1. Creating the haplotypes
To get the haplotypes, I aligned my sequences in Geneious. Presumably you could do this in whatever your program of choice is. I made sure my sequences had appropriate sample numbers (to merge with attributes later in R). I trimmed the sequences so they matched in length. End gaps could be counted as the same length, but then you'll get lots of haplotypes that are simply different lengths of gaps at the end. I exported the data from Geneious as a .fasta file.
2. Creating the network
Now you have a .fasta file of sequences that are all the same length. I used code from this blog post to create the haplotype network. It worked great using functions in the R package pegas. The code there uses site to make up the slices of the pie, but you can also use other attributes (I used phenotype and transect) of the sampled individuals.
3a. Manually changing the colors
The haplotype network produced from step 2 has a rainbow color palette, which is pretty, but it may not fit with your desired color schemes or with black-and-white printing in a publication. Some of the colors can be hard to tell apart too. In my case, it was hard to interpret because I needed light and dark versions of two sets of birds within the haplotypes. I was having trouble with the igraph package that was suggested to edit colors, so eventually I decided to just export the figure as a scalable vector graphic (.svg).
I then edited the .svg file's colors in Inkscape, a free, open-source vector graphics editor. Once you open your figure in Inkscape, click on the figure. That selects it. Then you can right-click and find "ungroup" in the menu or go to the Object menu for "ungroup". Usually then you can select individual pieces of the figure, but if not, keep ungrouping pieces of the figure until you can.
Now, you should be able to grab pieces of the pie and change their color. You can do more than one by holding down the shift key while selecting additional pie slices and the legend (to make sure the legend color matches your pie slice color). Just double-click on the color you want in the bar on the bottom part of the screen. Repeat as needed for the other pie slices.
One problem I ran into was distinguishing a few of the colors on the original figure. You can use the ink dropper tool (press F7 or find it in the toolbar on the left side of the screen) to make sure you are correctly identifying particular colors as the same ones and not accidentally merging different sites or attributes in your final figure. By holding the ink dropper tool over a color, you show the color's hexadecimal code in a gray area below the color palette bar on the bottom of the screen.
From within Inkscape, you can then use "save as" to get your image in another vector graphic format (.ps or .eps) for publication, or use "export bitmap" (also in the File menu) to create a new raster graphic .png for publication or presentation.
3b. Updated 13 Feb. 2018: Automated colors!
I have figured out how to use the R package igraph to automate the coloring of the pie slices.
Unfortunately I haven't figured out how to put the tick marks back on for number of changes between haplotypes, but the line lengths are still proportional to number of changes. (If anyone knows how to do that, please let me know.)

### Extracted information
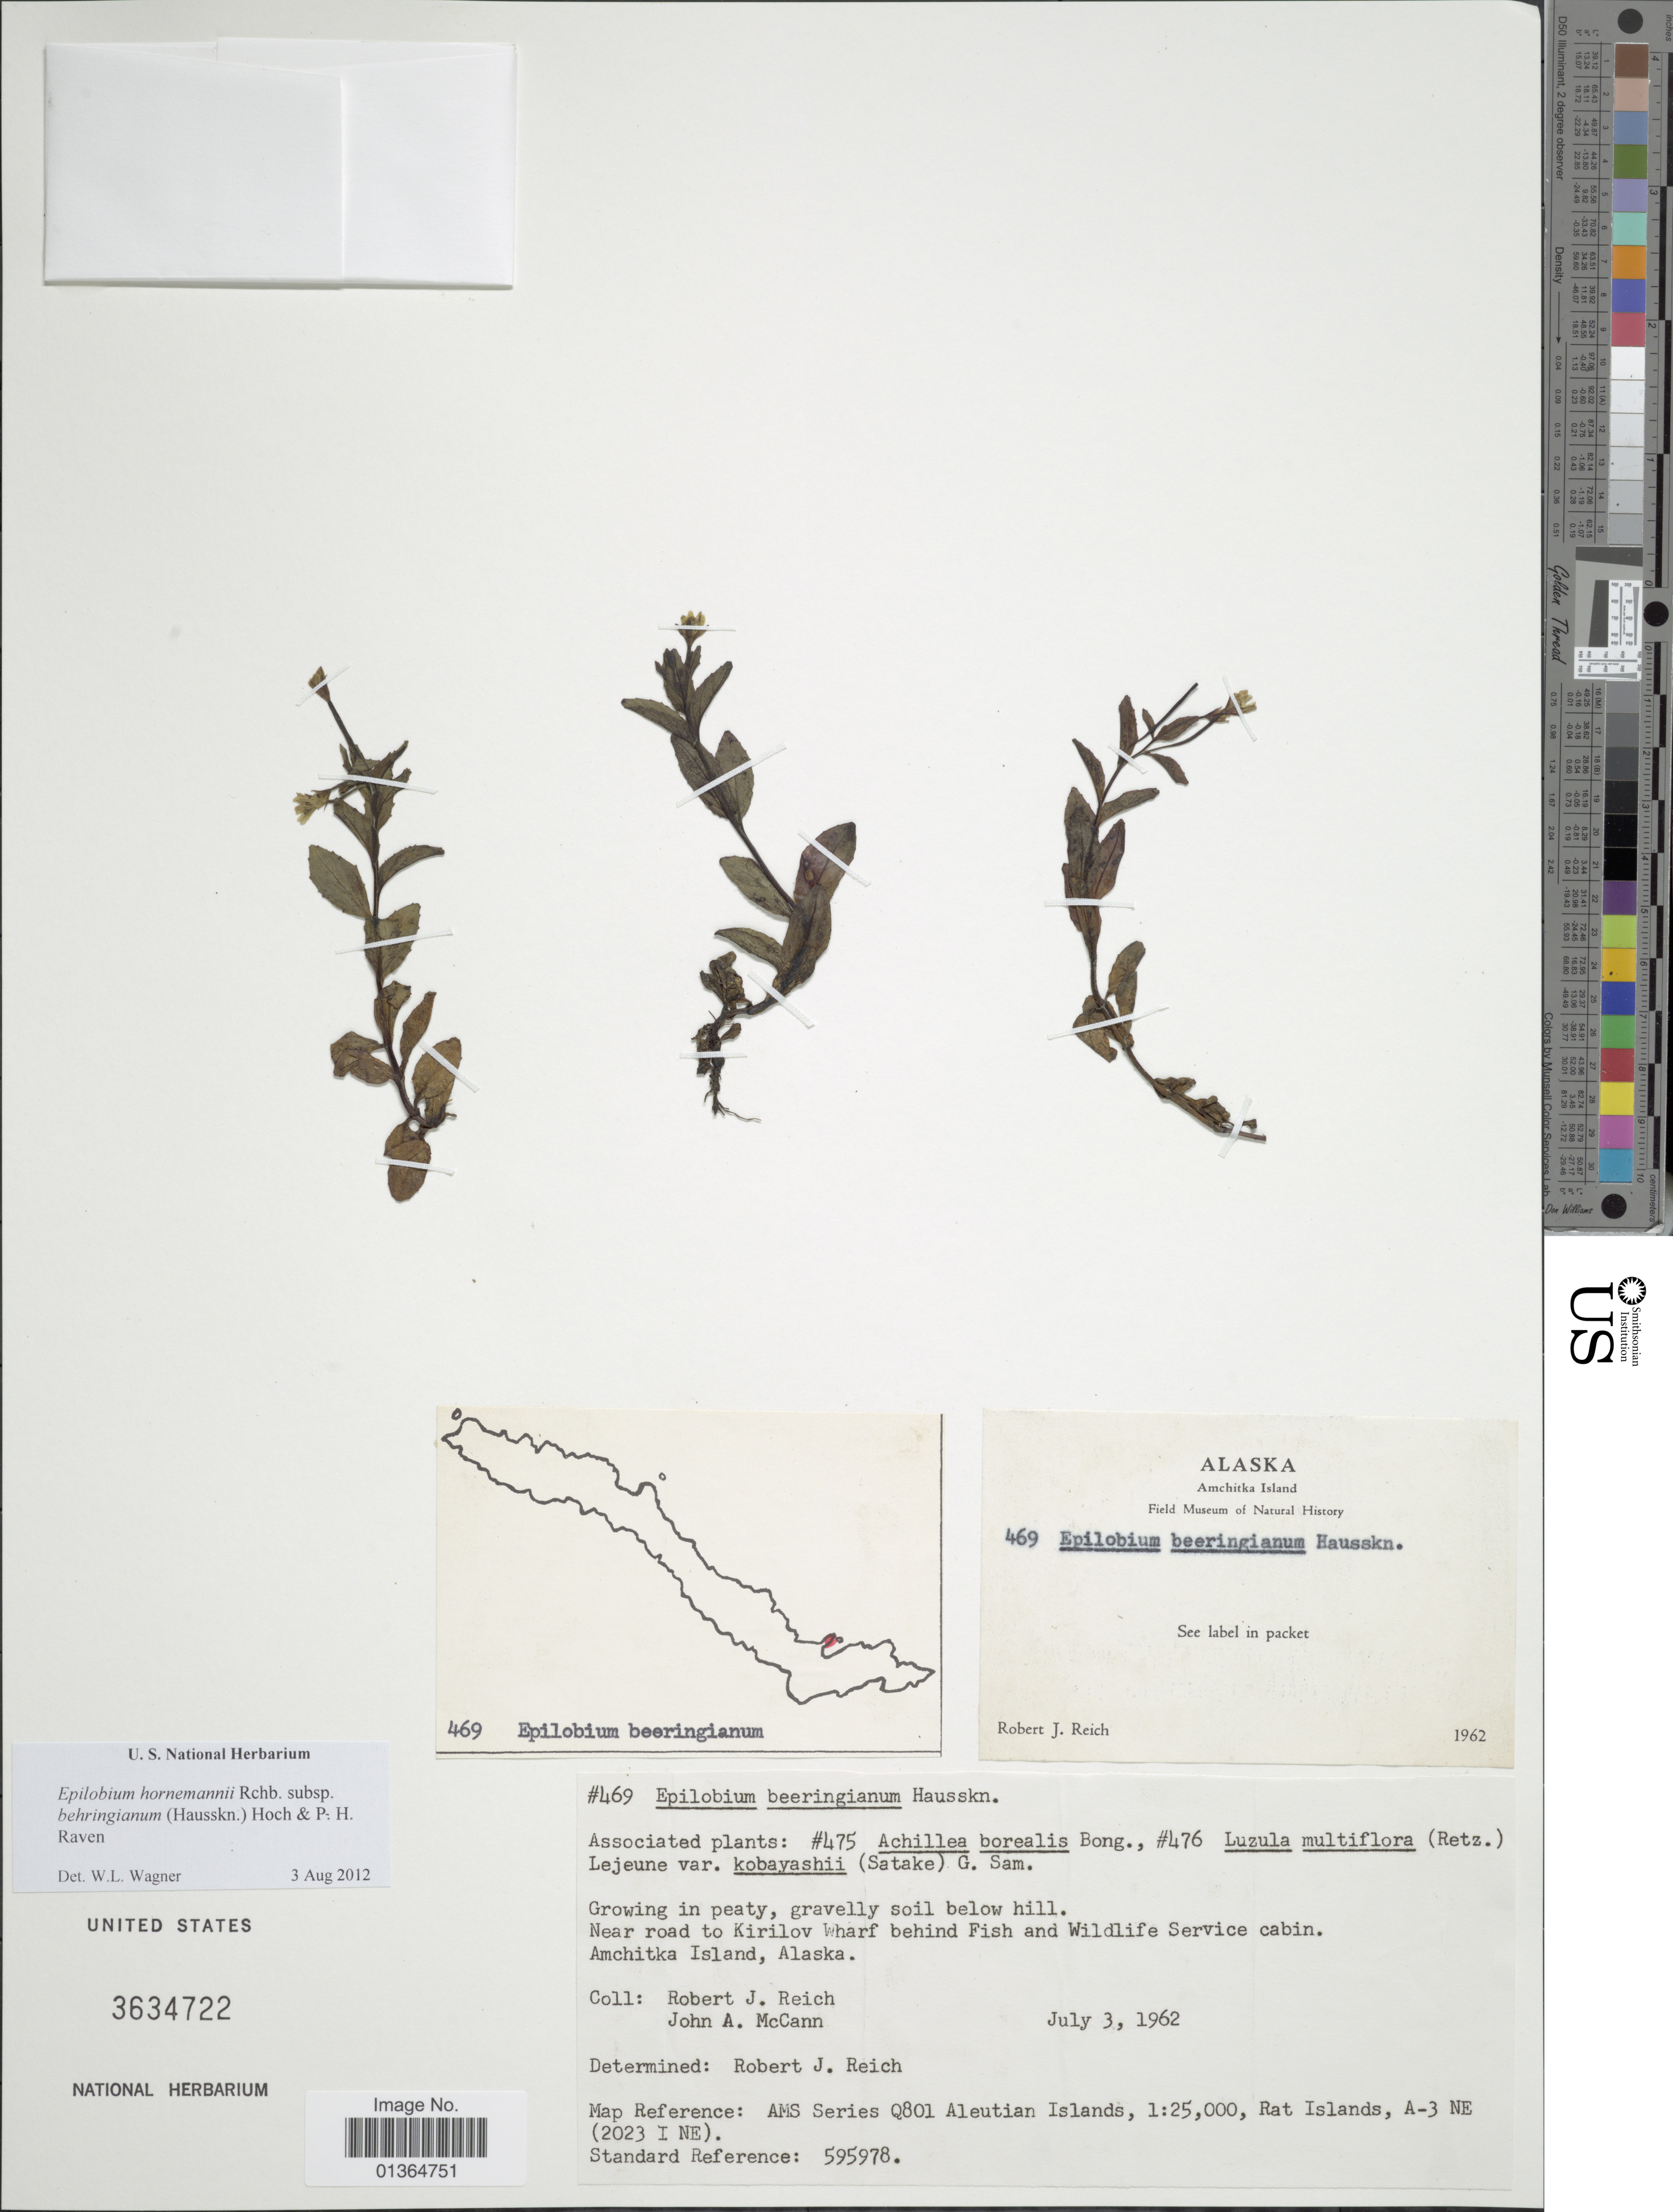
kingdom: Plantae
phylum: Tracheophyta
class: Magnoliopsida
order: Myrtales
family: Onagraceae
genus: Epilobium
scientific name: Epilobium hornemannii subsp. behringianum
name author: (Hausskn.) Hoch & P.H. Raven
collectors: R. Reich & J. A. McCann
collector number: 469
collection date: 1962-07-03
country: United States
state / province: Alaska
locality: Near road to Kirilov Wharf behind Fish and Wildlife Service cabin. Amchitka Island.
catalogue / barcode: US 3634722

### To be done
a - Reproduce the passage of the haplotype network walkthrough from "One problem I" up to and including "2018: Automated colors!".
b - In the haplotype network walkthrough, which key selects the ink dropper tool in Inkscape?
c - In the haplotype network walkthrough, why were the sequences trimmed to match in length instead of letting end gaps count as the same length?
The rows have nothing to do with the haplotype network walkthrough.

### Outputs by task
a -
One problem I ran into was distinguishing a few of the colors on the original figure. You can use the ink dropper tool (press F7 or find it in the toolbar on the left side of the screen) to make sure you are correctly identifying particular colors as the same ones and not accidentally merging different sites or attributes in your final figure. By holding the ink dropper tool over a color, you show the color's hexadecimal code in a gray area below the color palette bar on the bottom of the screen.
From within Inkscape, you can then use "save as" to get your image in another vector graphic format (.ps or .eps) for publication, or use "export bitmap" (also in the File menu) to create a new raster graphic .png for publication or presentation.
3b. Updated 13 Feb. 2018: Automated colors!

b - F7.

c - If end gaps were counted as the same length, the result would be many haplotypes that differ only in the length of the gaps at the end.